The Oberlin Review
<< Front page News April 7, 2006

This Week in Oberlin History

Spring: the season of love, sunshine, blooming flowers, TGIF on Wilder Bowl...and coconut cream pies? Apparently the covert society of militant Oberlin activists thought so when they barraged the Board of Trustees with them during an open forum. Intrigued? So were we.

–The News Team

Oberlin in History
April 7, 1978

Three students disguised in ski masks and hats entered an open forum of the Board of Trustees last night, threw pies at the trustees and fled.

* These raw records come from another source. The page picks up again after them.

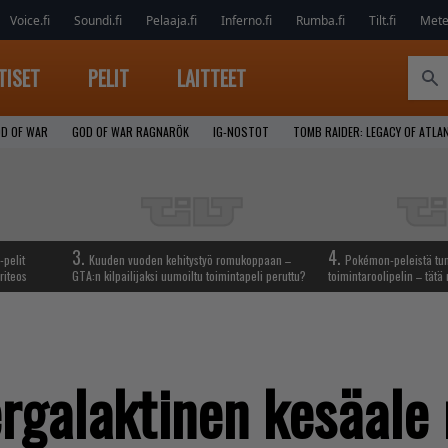
Voice.fi
Soundi.fi
Pelaaja.fi
Inferno.fi
Rumba.fi
Tilt.fi
Metel
TISET
PELIT
LAITTEET
D OF WAR
GOD OF WAR RAGNARÖK
IG-NOSTOT
TOMB RAIDER: LEGACY OF ATLA
3.
4.
-pelit
Kuuden vuoden kehitystyö romukoppaan –
Pokémon-peleistä tunn
riteos
GTA:n kilpailijaksi uumoiltu toimintapeli peruttu?
toimintaroolipelin – tätä 
ergalaktinen kesäale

One student, senior Mark E. Kirby, was accosted near the King Building and later charged with disorderly conduct and assault. Another student was tackled outside the meeting but escaped.

At his arraignment this morning, Kirby entered a plea of not guilty on both counts. He is free on $1100 bond. The two other students were still at large as of noon today.

None of the trustees was struck directly by the coconut cream pies, though one was splattered, college officials report.

Positive identification of two or three assailants was made by Dean of Students George Langeler. Langeler asked bystanding students to confirm the names of the attackers by identifying photographs taken from the files in the Dean’s office. Neither police nor college officials would release any of the names except Kirby’s.

Langeler indicated that the students would be subject to both municipal prosecution and College disciplinary action.

A communique found at the scene of the pie-throwing identifies the group responsible as the Leon Czologosz Commando Squad of the Oberlin section of the Direct Action Bridge.

The paper states that the “essential nature of our action is symbolic; its attempt bring to the forefront the issue of student powerlessness.”

While several of the Trustees were visibly shaken by the incident, the discussion, which centered primarily on South African corporate divestment, and the Long Range Plan, resumed almost immediately.

The Trustees viewed the disruption as the work of just a few individuals, according to Robert Haslun, assistant to the president for external and student affairs. Because of this, Haslun did not see the incident as jeopardizing future Trustee forums.